Top of Provided data

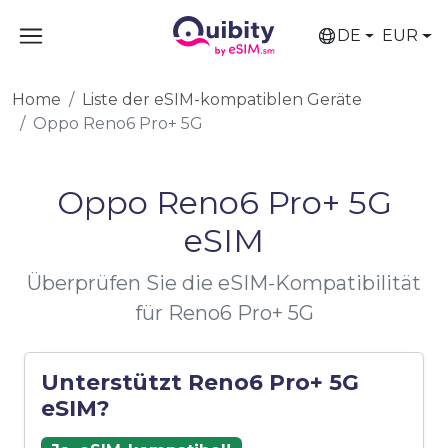
DE
EUR
Home
Liste der eSIM-kompatiblen Geräte
Oppo Reno6 Pro+ 5G
Oppo Reno6 Pro+ 5G
eSIM
Überprüfen Sie die eSIM-Kompatibilität
für Reno6 Pro+ 5G
Unterstützt Reno6 Pro+ 5G
eSIM?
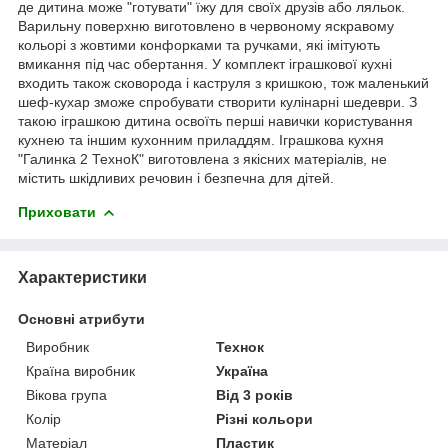
де дитина може "готувати" їжу для своїх друзів або ляльок.
Варильну поверхню виготовлено в червоному яскравому
кольорі з жовтими конфорками та ручками, які імітують
вмикання під час обертання. У комплект іграшкової кухні
входить також сковорода і каструля з кришкою, тож маленький
шеф-кухар зможе спробувати створити кулінарні шедеври. З
такою іграшкою дитина освоїть перші навички користування
кухнею та іншим кухонним приладдям. Іграшкова кухня
"Галинка 2 ТехноК" виготовлена з якісних матеріалів, не
містить шкідливих речовин і безпечна для дітей.
Приховати
Характеристики
Основні атрибути
Виробник
Технок
Країна виробник
Україна
Вікова група
Від 3 років
Колір
Різні кольори
Матеріал
Пластик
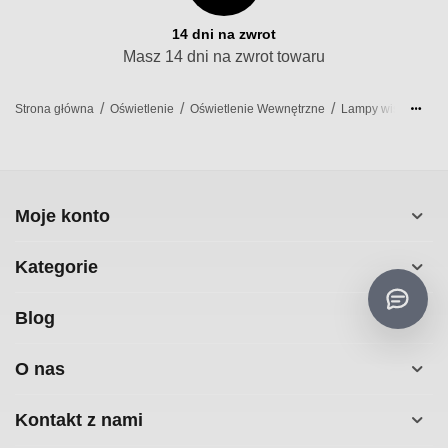
14 dni na zwrot
Masz 14 dni na zwrot towaru
/
/
/
/
Strona główna
Oświetlenie
Oświetlenie Wewnętrzne
Lampy wiszące
Moje konto
Kategorie
Blog
O nas
Kontakt z nami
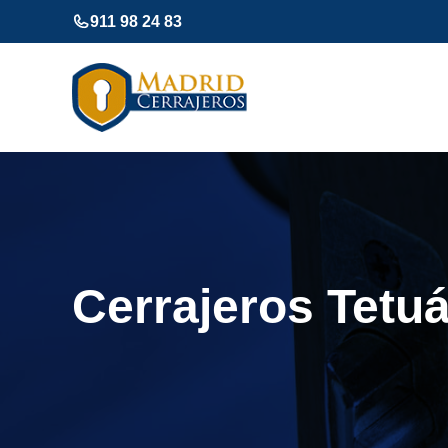
Saltar
911 98 24 83
al
contenido
Cerrajeros Tetuá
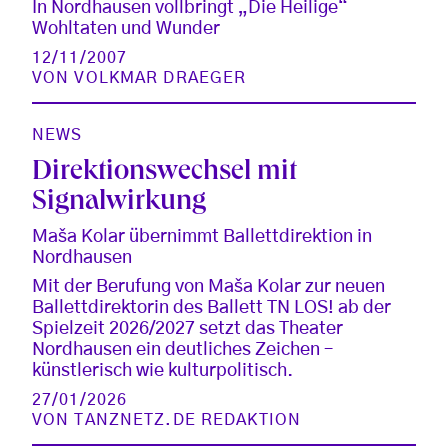
In Nordhausen vollbringt „Die Heilige“
Wohltaten und Wunder
12/11/2007
VON
VOLKMAR DRAEGER
NEWS
Direktionswechsel mit
Signalwirkung
Maša Kolar übernimmt Ballettdirektion in
Nordhausen
Mit der Berufung von Maša Kolar zur neuen
Ballettdirektorin des Ballett TN LOS! ab der
Spielzeit 2026/2027 setzt das Theater
Nordhausen ein deutliches Zeichen –
künstlerisch wie kulturpolitisch.
27/01/2026
VON
TANZNETZ.DE REDAKTION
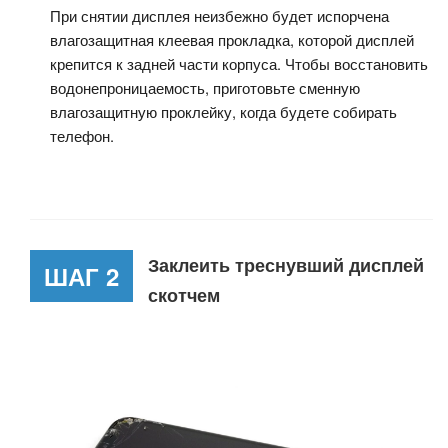
При снятии дисплея неизбежно будет испорчена
влагозащитная клеевая прокладка, которой дисплей
крепится к задней части корпуса. Чтобы восстановить
водонепроницаемость, приготовьте сменную
влагозащитную проклейку, когда будете собирать
телефон.
Заклеить треснувший дисплей
ШАГ 2
скотчем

Bottom of Provided data

- **Assignment**: Across the data above, how many lines carry the word "Oświetlenie"? Only the number is needed.

- **Answer to this problem**: 2